Reprint the lines from the one containing "class: Amphibia" through the last one, substituting "vernacular name" for "common name" and leaving everything else unchanged.

** BEGIN Data provided **

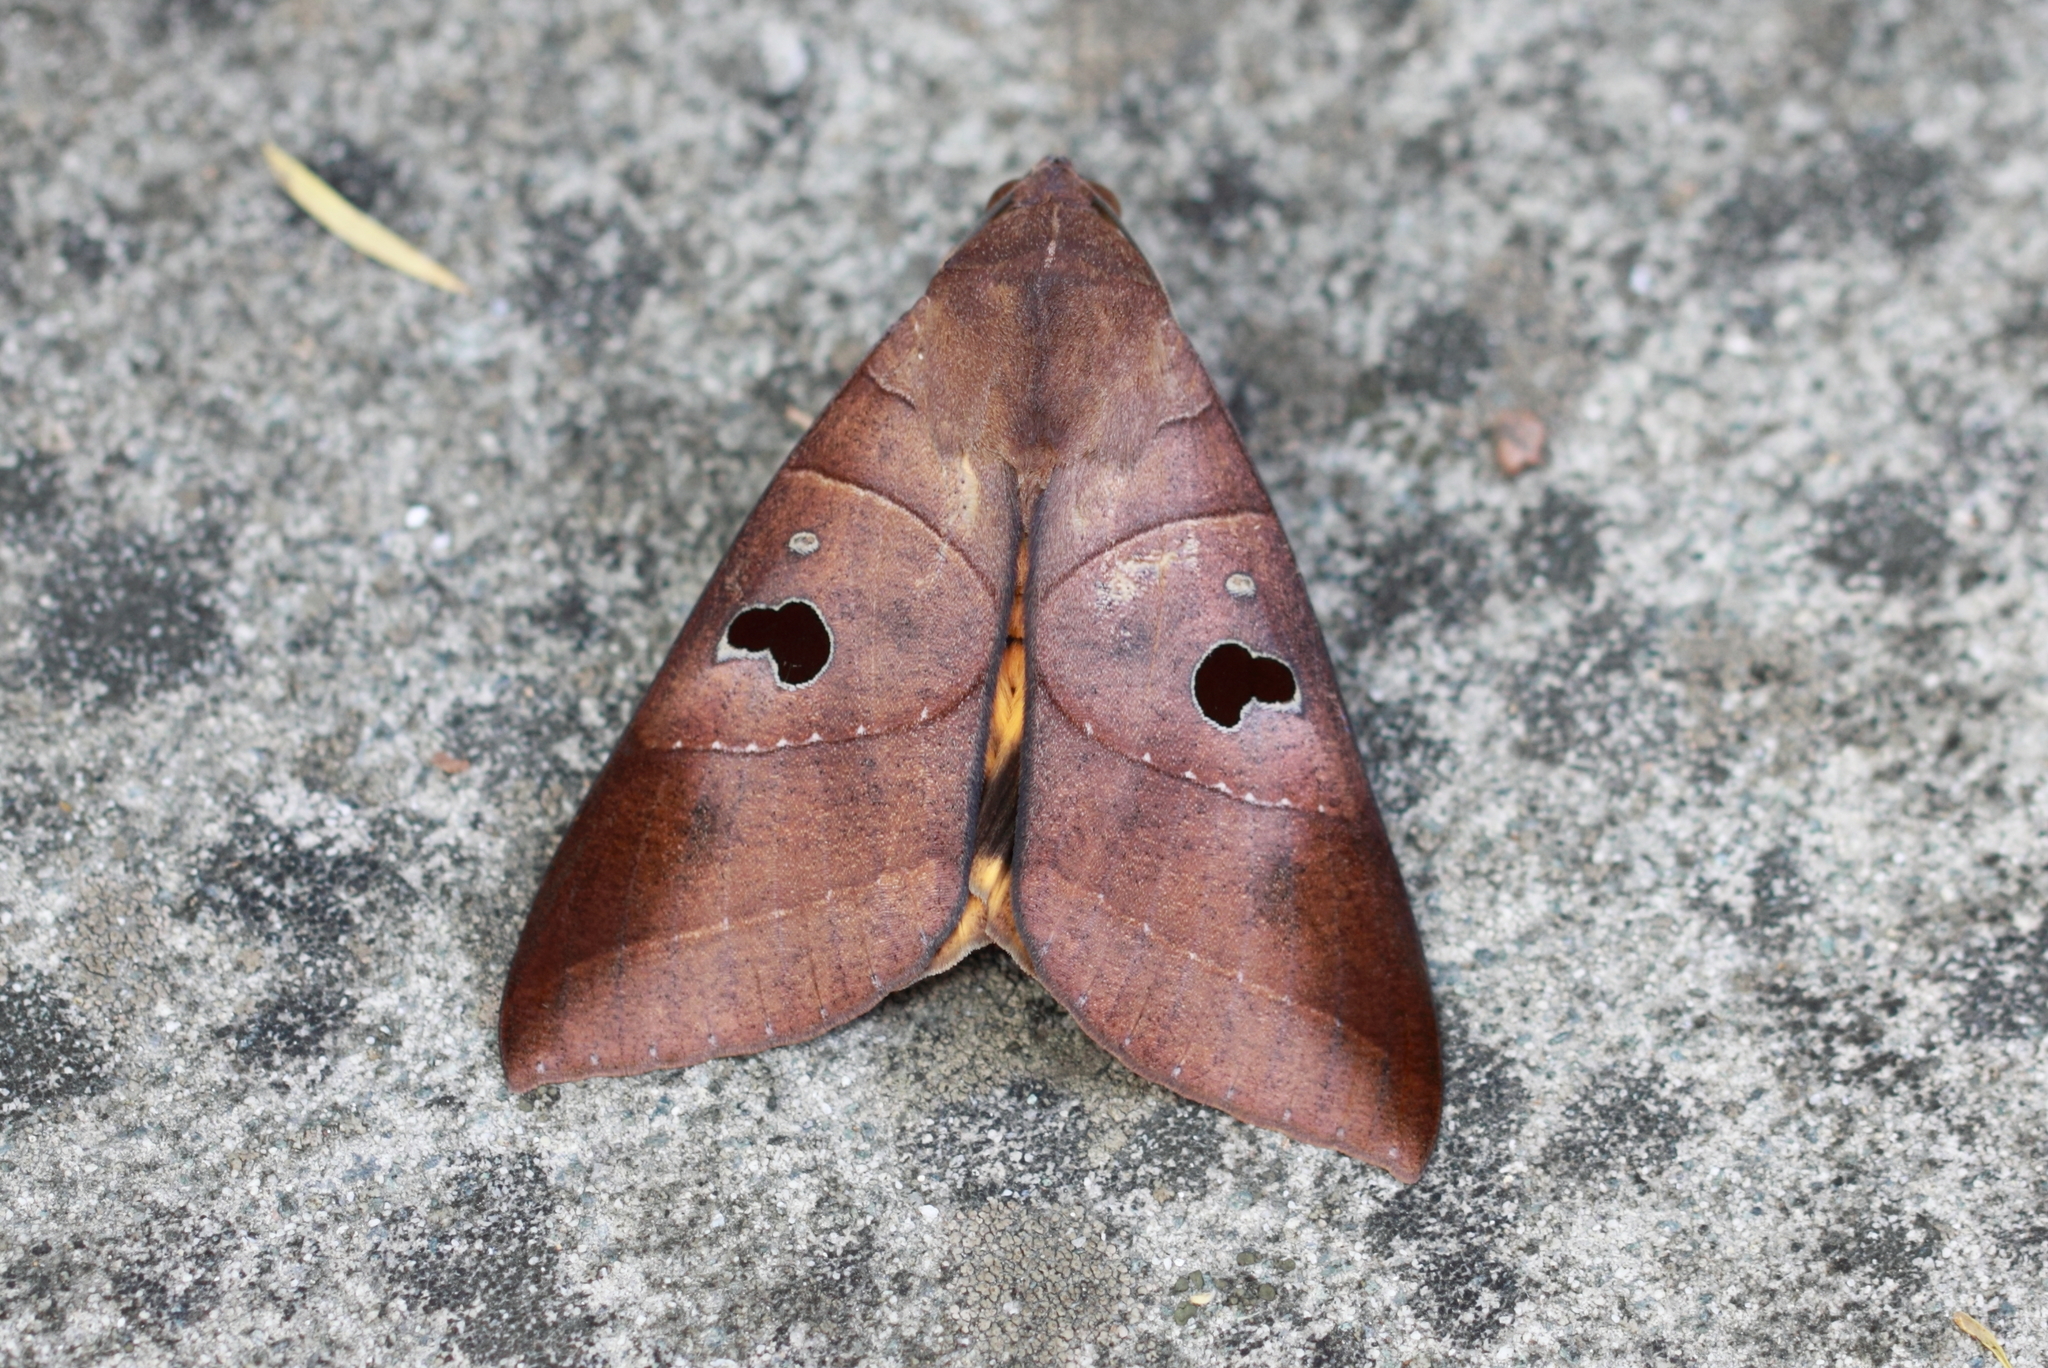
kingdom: Animalia
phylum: Arthropoda
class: Insecta
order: Lepidoptera
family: Erebidae
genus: Thyas
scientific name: Thyas coronata
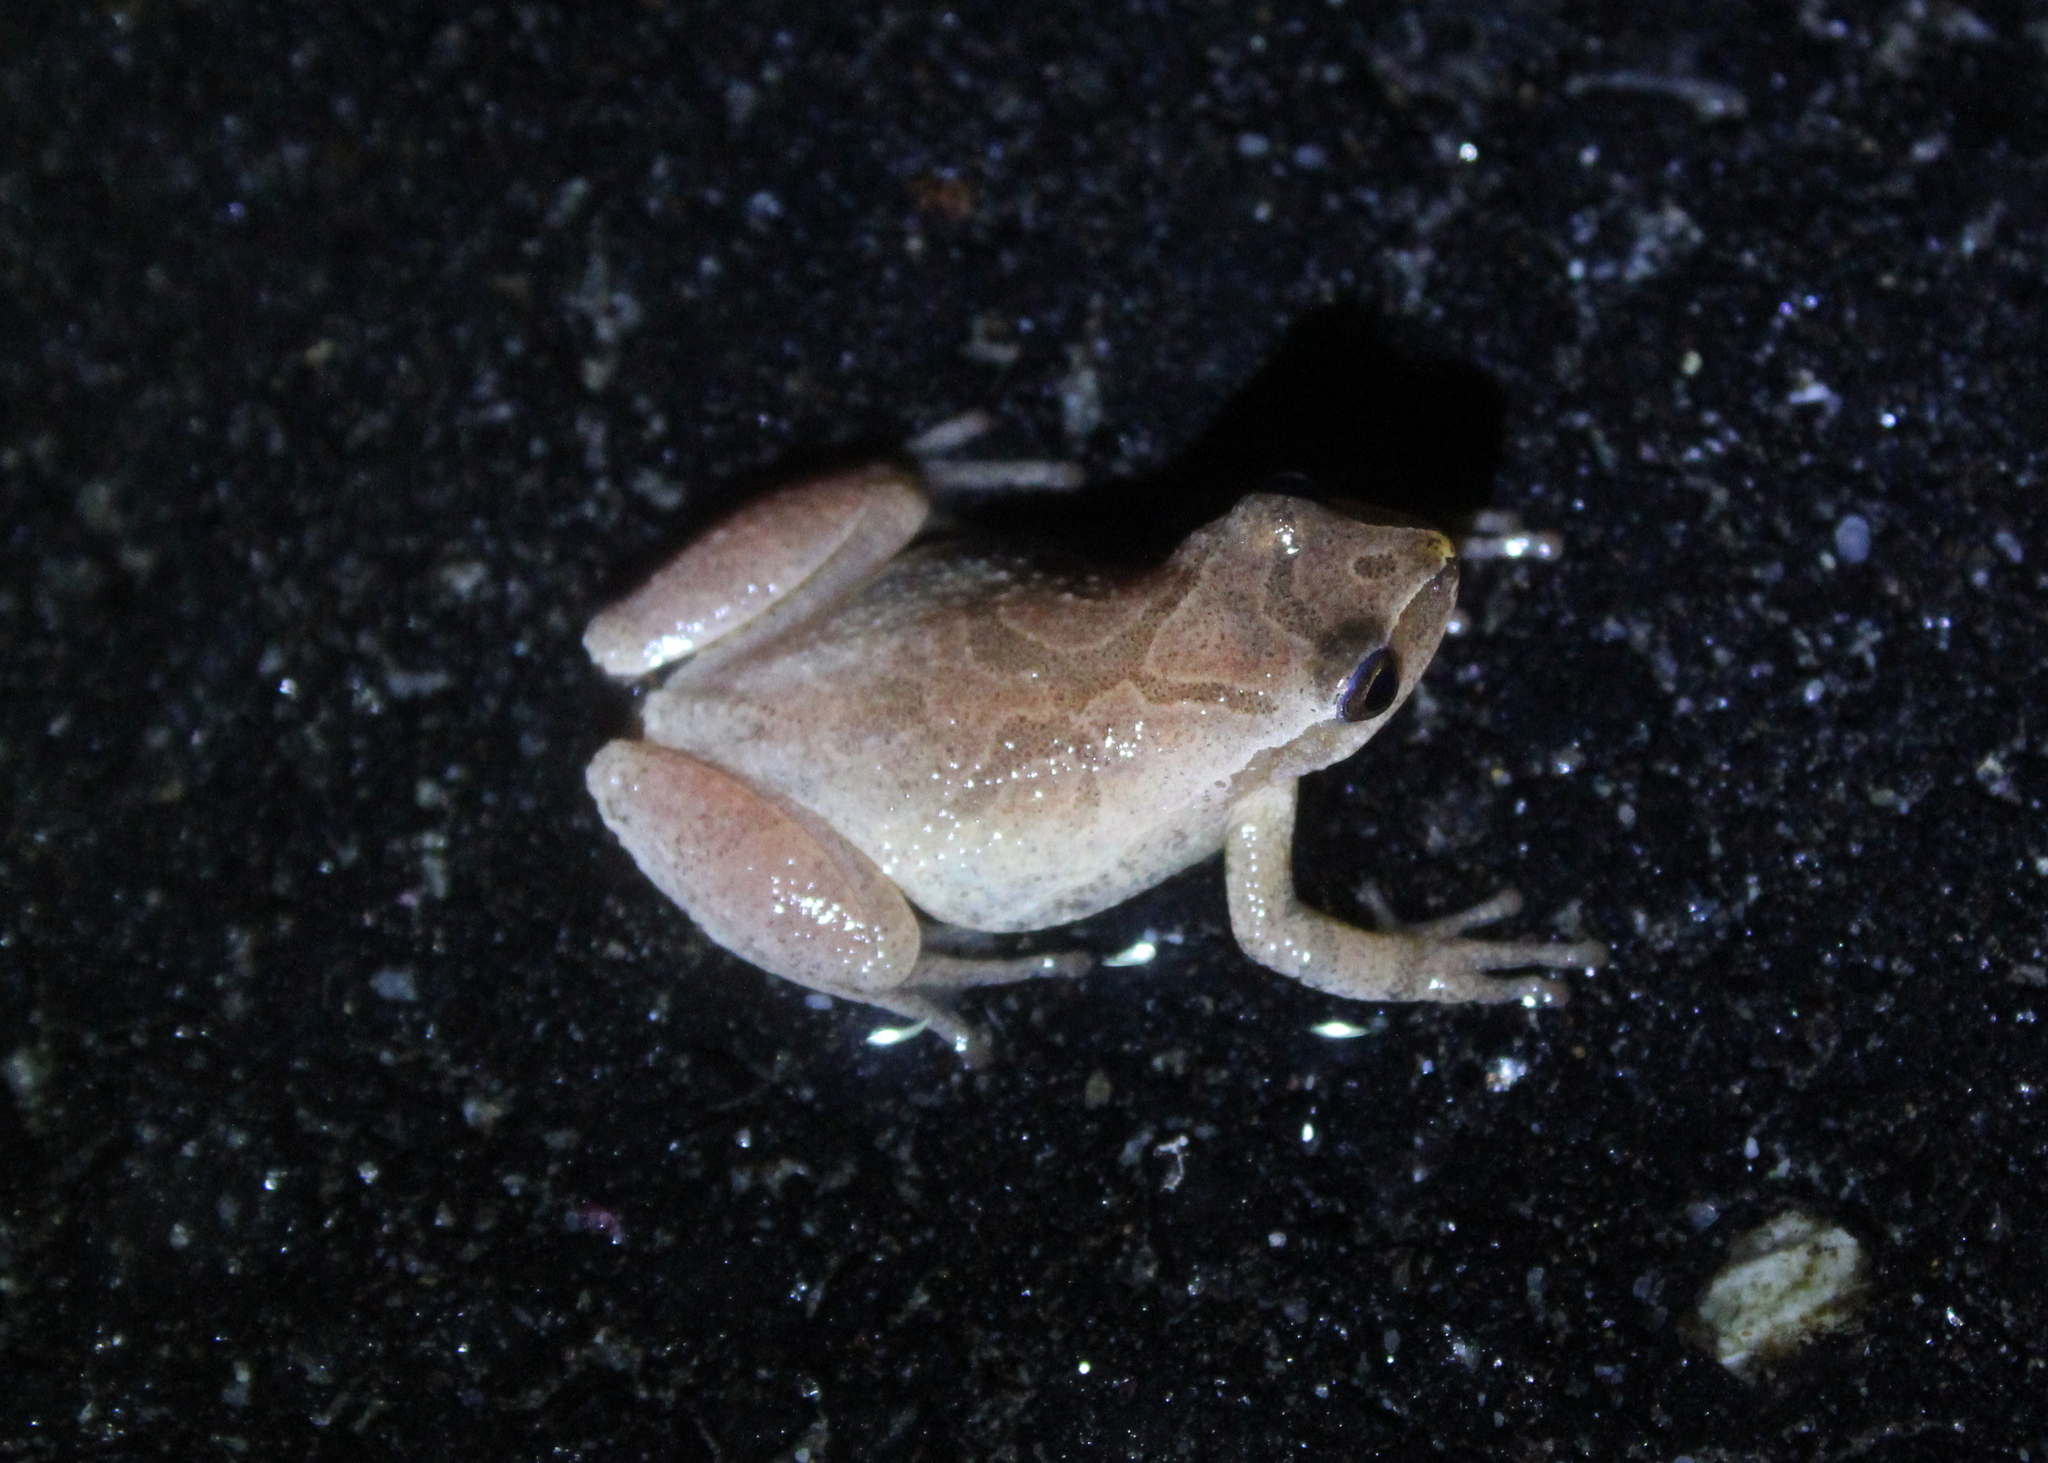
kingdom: Animalia
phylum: Chordata
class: Amphibia
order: Anura
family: Hylidae
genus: Pseudacris
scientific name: Pseudacris crucifer
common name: Spring peeper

** END Data provided **

The output>
class: Amphibia
order: Anura
family: Hylidae
genus: Pseudacris
scientific name: Pseudacris crucifer
vernacular name: Spring peeper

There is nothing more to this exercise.